In the brick and mortar casinos, the only real way a player can increase his earnings is to increase his limit, likely encountering better opponents in the process. In the online world, players have another option: play more tables. Unlike a traditional casino where it is physically impossible to play at more than one table at a time, most online poker rooms permit this. Depending on the site and the player's ability to make speedy decisions, a player might play several tables at the same time, viewing them each in a separate window on the computer display. For example, an average profit around $10 per 100 hands at a low-limit game is generally considered to be good play. In a casino, this would earn a player under $4 an hour. After dealer tips, the "winning" player would probably barely break even before any other incidental expenses. In an online poker room, a player with the same win rate playing a relatively easy pace of four tables at once at a relatively sluggish 60 hands per hour each earns about $24/hour on average. The main restriction limiting the number of tables a player can play is the need to make consistently good decisions within the allotted time at every table, but some online players can effectively play up to eight or more tables at once. This can not only increase winnings but can also help to keep a player's income reasonably stable, since instead of staking his entire bankroll on one higher limit table he is splitting his bankroll, wins and losses amongst many lower limit tables, probably also encountering somewhat less skilled opponents in the process.

**Written task a**
Reproduce each of the six entries below character for character.
The entries have no connection to the passage on online poker.

Raw records:
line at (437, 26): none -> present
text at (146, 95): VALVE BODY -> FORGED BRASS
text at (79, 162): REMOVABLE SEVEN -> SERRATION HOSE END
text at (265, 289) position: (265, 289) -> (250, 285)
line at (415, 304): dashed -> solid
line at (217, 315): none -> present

**Written task b**
According to the passage on online poker, about how much per hour does a player earn at four tables of 60 hands per hour each with the same win rate?

**Exercise output a**
line at (437, 26): none -> present
text at (146, 95): VALVE BODY -> FORGED BRASS
text at (79, 162): REMOVABLE SEVEN -> SERRATION HOSE END
text at (265, 289) position: (265, 289) -> (250, 285)
line at (415, 304): dashed -> solid
line at (217, 315): none -> present

**Exercise output b**
About $24 an hour on average.